Each chapter excluding the Introduction and the Afterword is the story of a tree species or two, or of a type of tree (ex: memorial trees), or of a tree advocate or three, or a tree disaster (ex: Dutch elm disease), or tree benefits. Some chapters include several of these elements. I won't list all the chapter titles here, and as I finished each chapter I said to myself, "This one is my favorite," so I can't share "my favorites" but I will share a few that resonated strongly with me. (The chapter titles are wonderfully literary!) Chapter One: "So Great a Botanical Curiosity" and "The Celestial Tree": Introducing the Ginkgo and the Ailanthus. The ginkgo is one of my favorite trees. Chapter Five: "Washington Would One Day Be Famous for Its Flowering Cherry Trees": Eliza Scidmore and David Fairchild. Cherry blossom season along the Potomac River in DC will meet your expectations. And typically you read stories about men's roles in urban forestry so it was refreshing to learn about a woman in this field. Chapters Twelve to Fourteen are about the development of urban forestry science and its strategic insertion into public policy. I wrote my dissertation about the changing "sets ofideas and prescriptions" (how Eileen Crist defines discourse) that govern the role of urban trees. I found that in the policy arena, urban trees had transitioned from primarily a beautification object to an environmental services tool. In combination, the chapters reveal that different benefits have been identified and made relevant over time, but consistently it is the emotional connection, which is so stark during times of massive tree loss, that binds us to our trees. Do you recall Michael Pollan's argument in the The Botany of Desire, that plants shape us? Our affinity for and efforts to understand, manage, and preserve trees have given rise to many institutions -- the US Forest Service, municipal forestry departments, various nonprofits, botanical gardens, arboricultural companies, and more.

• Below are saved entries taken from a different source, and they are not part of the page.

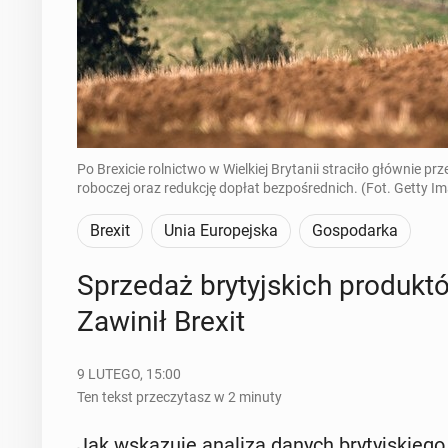
Po Brexicie rolnictwo w Wielkiej Brytanii straciło głównie p
roboczej oraz redukcję dopłat bezpośrednich. (Fot. Getty I
Brexit
Unia Europejska
Gospodarka
Sprze­daż bry­tyj­skich pro­duk
Zawinił Brexit
9 LUTEGO, 15:00
Ten tekst przeczytasz w 2 minuty
Jak wska­zu­je analiza danych bry­tyj­skie­g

I recommend this book. Nonfiction fans and historians will enjoy it. If you prefer novels, you will find Jonnes' writing style appealing. Policy makers should read this book, too. The quote at the end of the book should be regarded seriously when strategizing about improving environmental quality:
The more climate scientists study how best to stave off further warming of our planet, the more they understand the importance of trees and forests. 'Every time I hear about a government program that is going to spend billions of dollars on some carbon capture and storage program, I just laugh and think, what is wrong with a tree?" said Neil Sizer, president of the Rainforest Alliance. 'All you have to do is look out the window, and the answer is there.' 
Mr. Sizer was referring to a real, not artificial, trees. Real trees have the added value of co-benefits.


I'd like to conclude with this thought. The tree species featured in this book are among our most popular urban trees. Many of them are not native to North America but are intimately tied to the identity of our cities. Consider the role of the Japanese flowering cherry in our capital city of Washington, DC.